The collection includes new translations of Tocqueville's works, including the first English translation of his Second Memoir, the original Memoir, a letter fragment considering pauperism in Normandy, and the ‘‘Pauperism in America’’ index to the Penitentiary Report.
Alexis de Tocqueville was one of the most important thinkers of the nineteenth century, and his thought continues to influence contemporary political and social discourse. In Memoirs on Pauperism and Other Writings, Christine Dunn Henderson brings all of Tocqueville’s writings on poverty together for the first time: a new translation of his original Memoir and the first English translation of his unfinished Second Memoir, as well as his letter considering pauperism in Normandy and the ‘‘Pauperism in America’’ appendix to his Penitentiary Report. By uniting these texts in a single volume, Henderson makes possible a deeper exploration of Tocqueville’s thought as it pertains to questions of inequality and public assistance. As Henderson shows in her introduction to this collection, Tocqueville provides no easy blueprint for fixing these problems, which remain pressing today. Still, Tocqueville’s writings speak eloquently about these issues, and his own unsuccessful struggle to find solutions remains both a spur to creative thinking today and a caution against attempting to find simplistic remedies.
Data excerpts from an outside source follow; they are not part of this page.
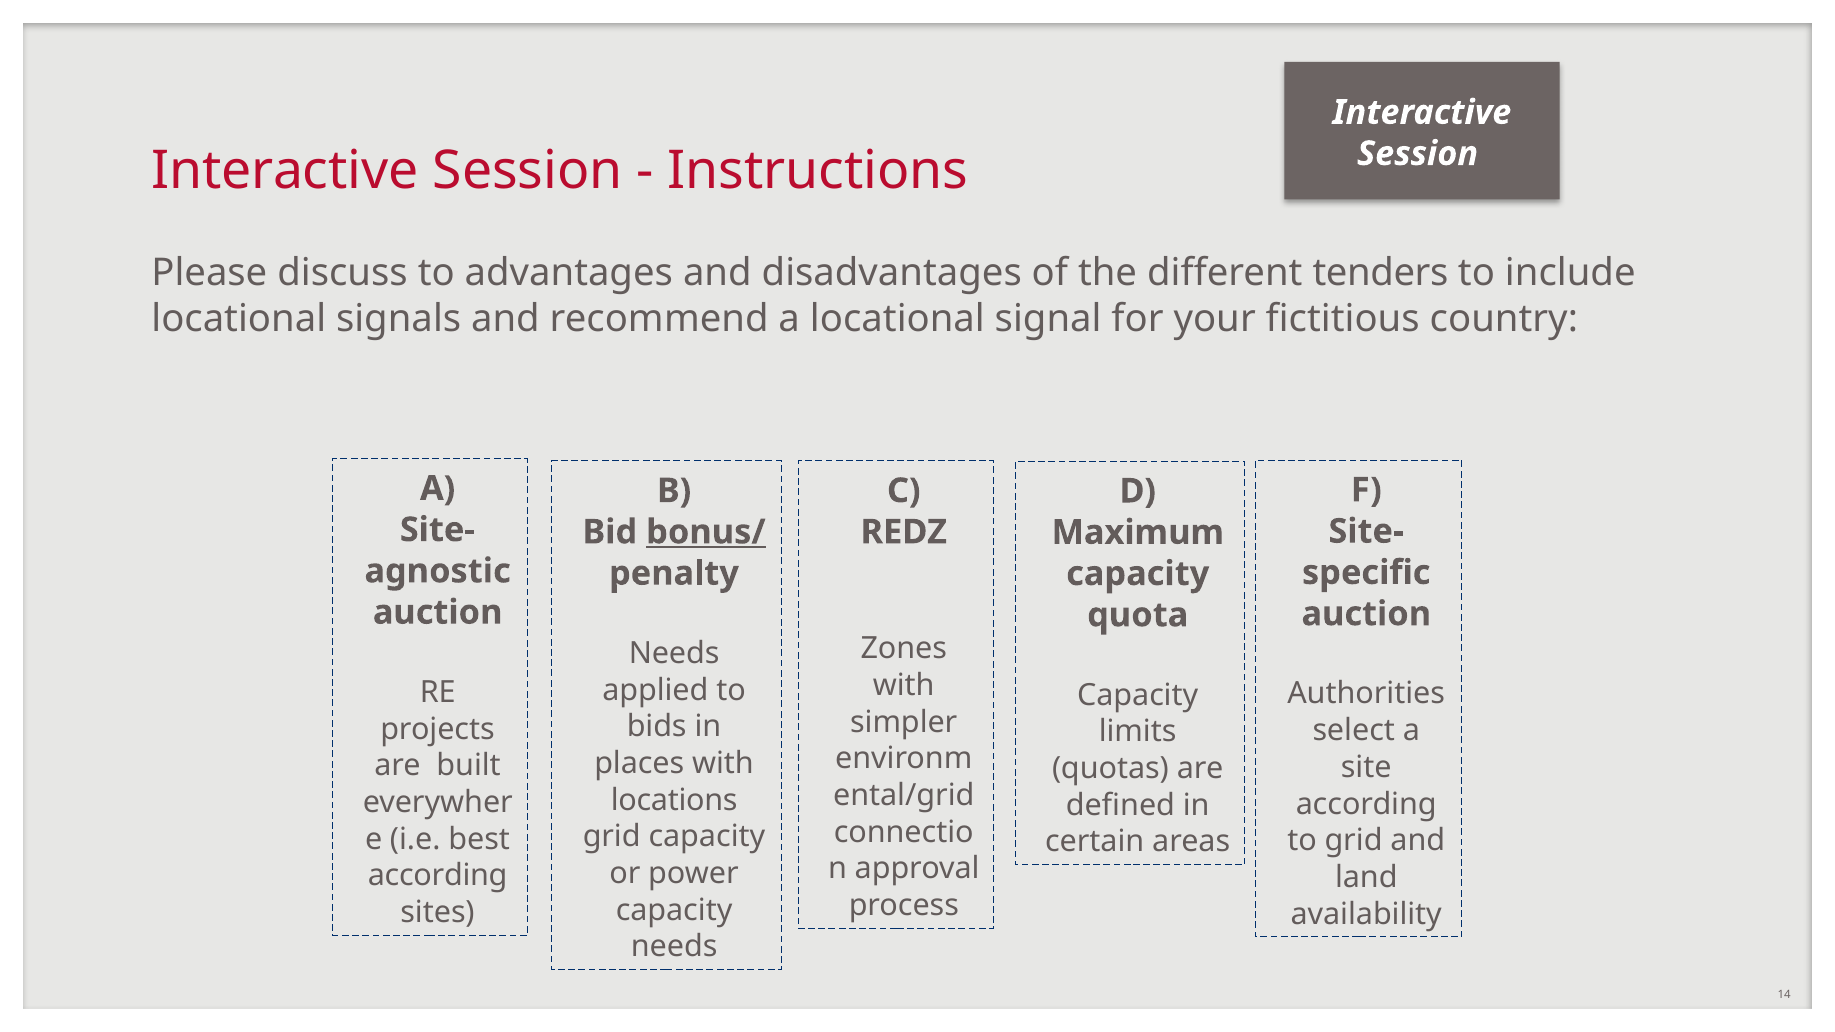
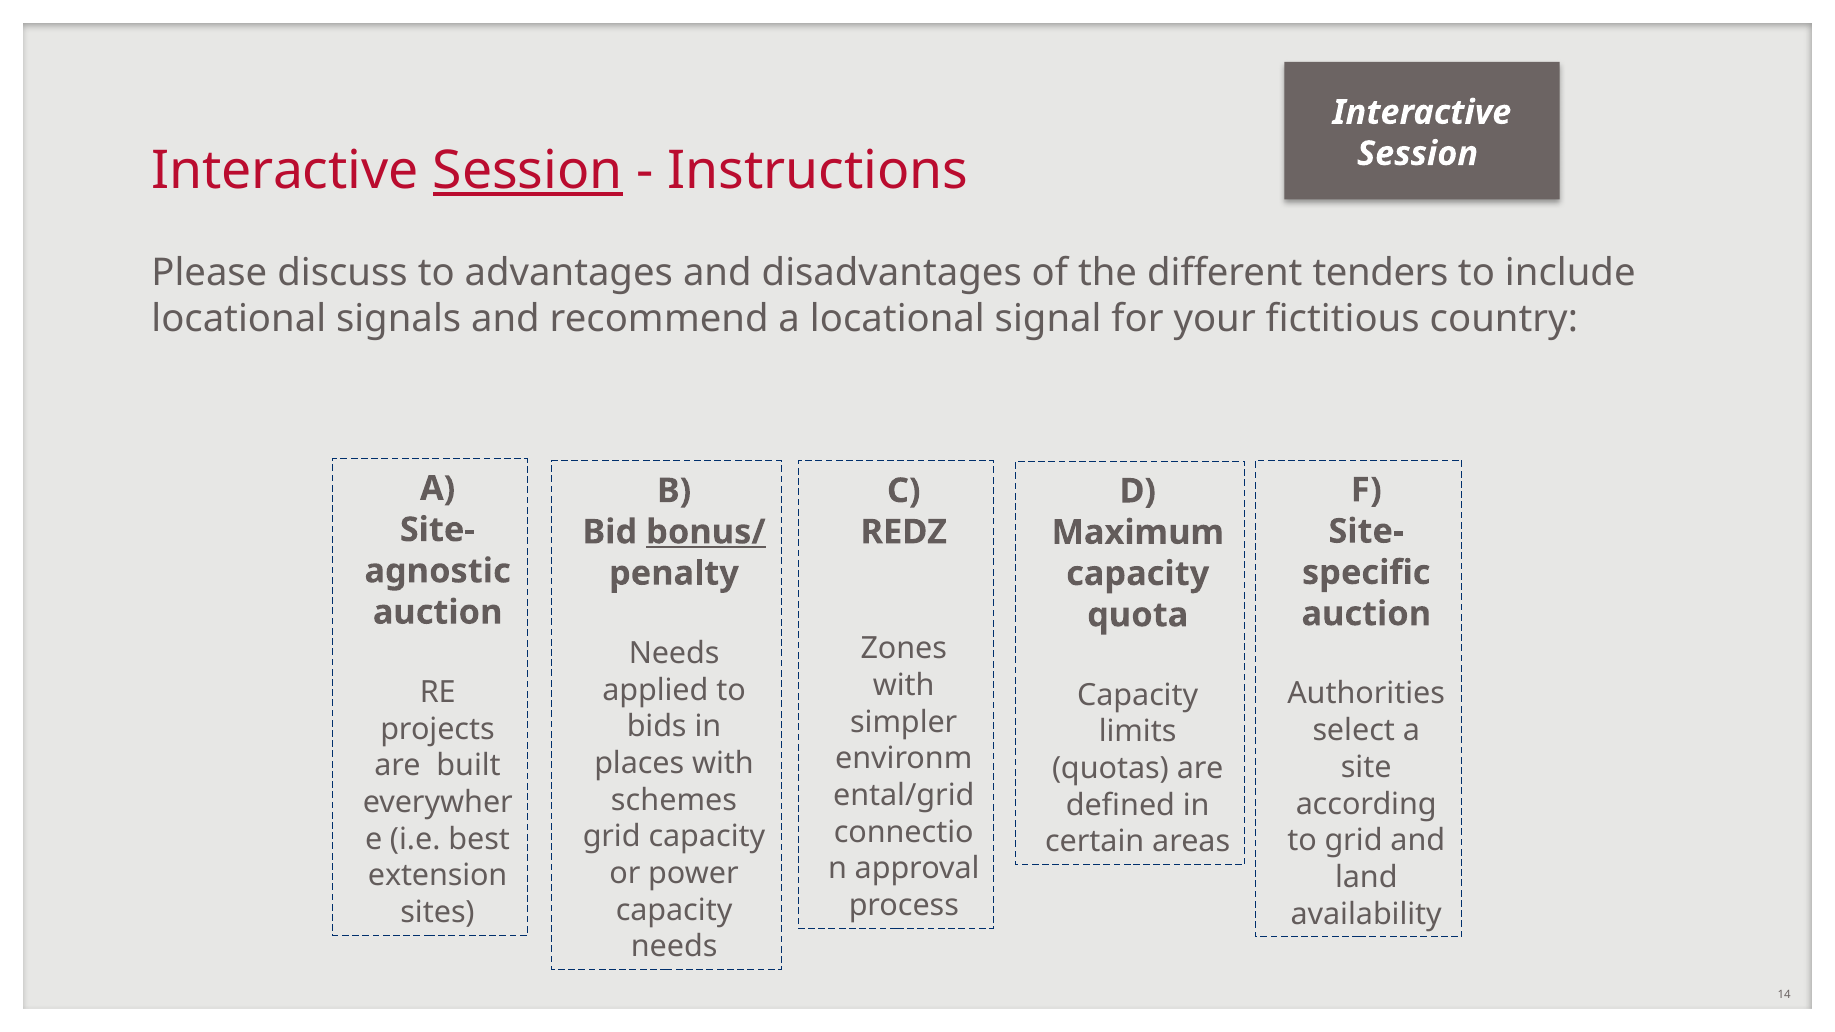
Session at (528, 171) underline: none -> present
locations: locations -> schemes
according at (438, 876): according -> extension
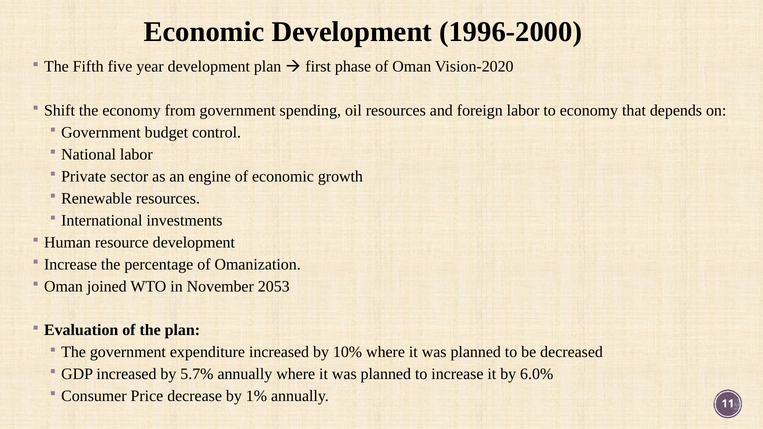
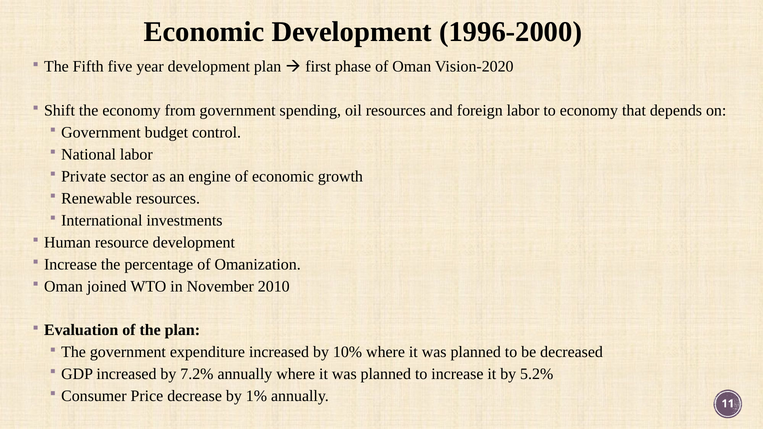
2053: 2053 -> 2010
5.7%: 5.7% -> 7.2%
6.0%: 6.0% -> 5.2%
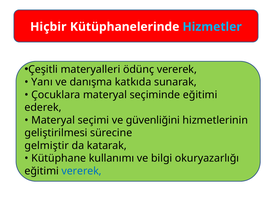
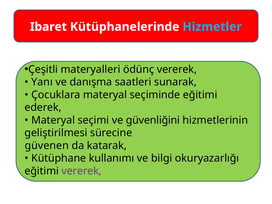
Hiçbir: Hiçbir -> Ibaret
katkıda: katkıda -> saatleri
gelmiştir: gelmiştir -> güvenen
vererek at (82, 171) colour: blue -> purple
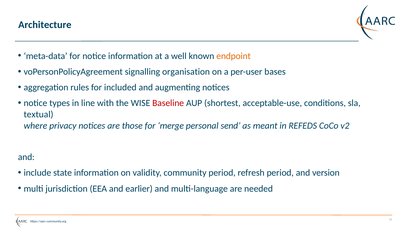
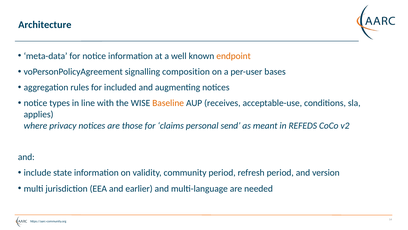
organisation: organisation -> composition
Baseline colour: red -> orange
shortest: shortest -> receives
textual: textual -> applies
merge: merge -> claims
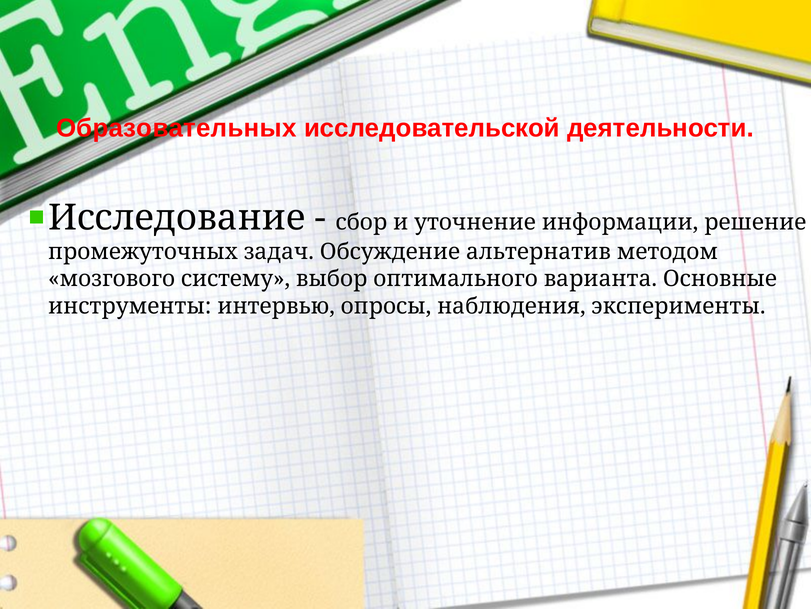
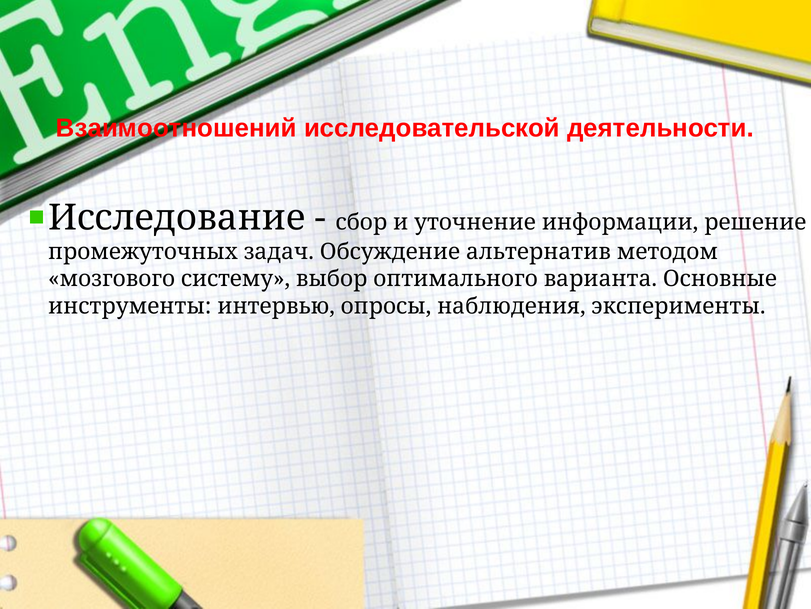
Образовательных: Образовательных -> Взаимоотношений
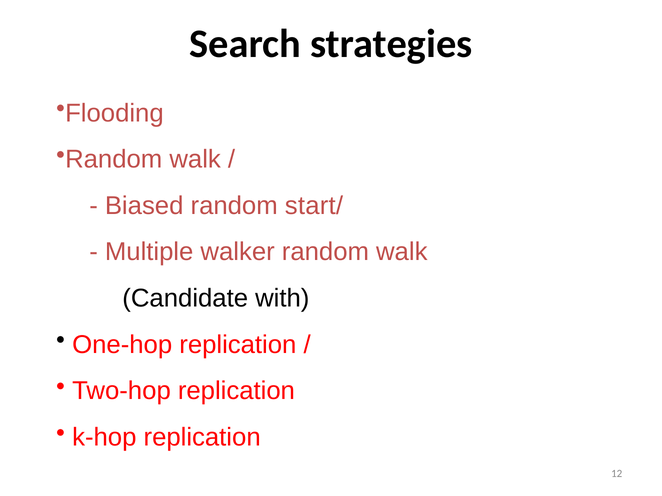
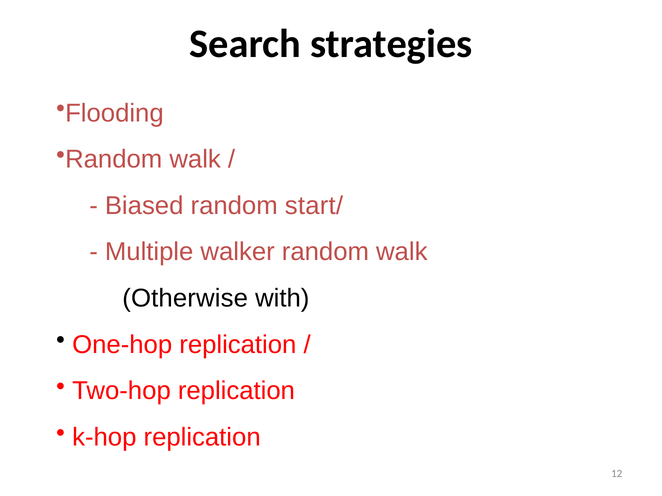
Candidate: Candidate -> Otherwise
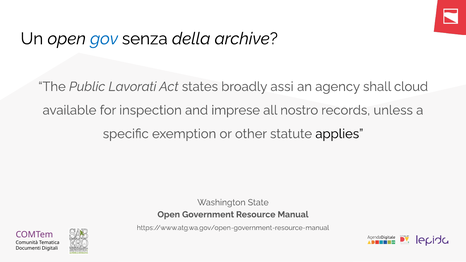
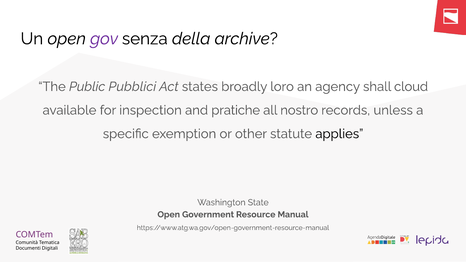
gov colour: blue -> purple
Lavorati: Lavorati -> Pubblici
assi: assi -> loro
imprese: imprese -> pratiche
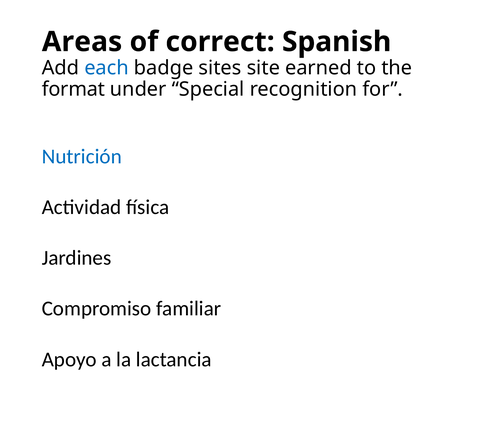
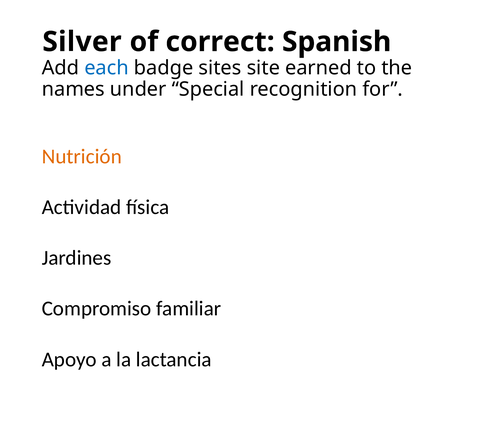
Areas: Areas -> Silver
format: format -> names
Nutrición colour: blue -> orange
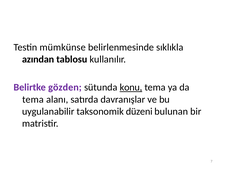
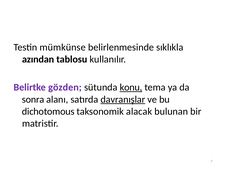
tema at (33, 100): tema -> sonra
davranışlar underline: none -> present
uygulanabilir: uygulanabilir -> dichotomous
düzeni: düzeni -> alacak
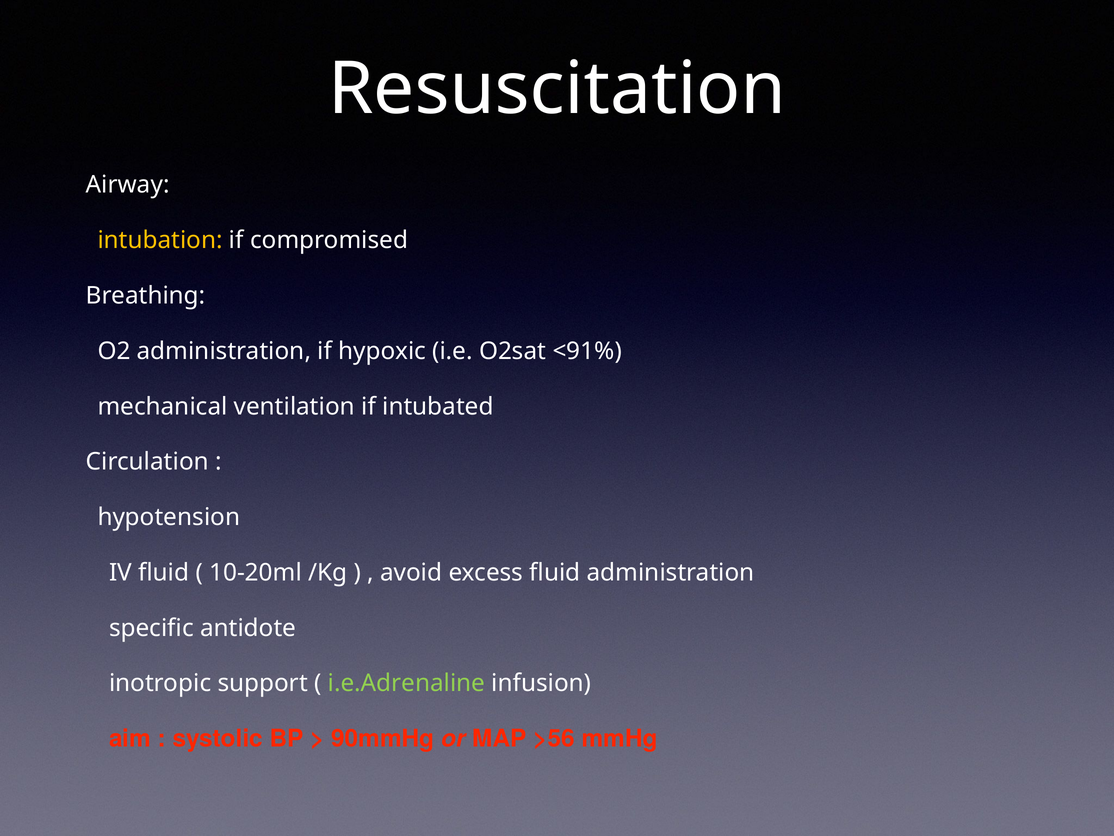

Memoirs on Pauperism and Other Writings allows us to study his sustained thought on pauperism, poverty assistance, governmental assistance programs, and social inequality in a new and deeper way. The insights in these works are important not only for what they tell us about Tocqueville but also for how they help us to think about contemporary social challenges. This collection will be essential not only to students and scholars of Tocqueville’s thought, nineteenth-century France, and political economy, but also to all those interested in the issues of public assistance, associative life, voluntary associations, and charities.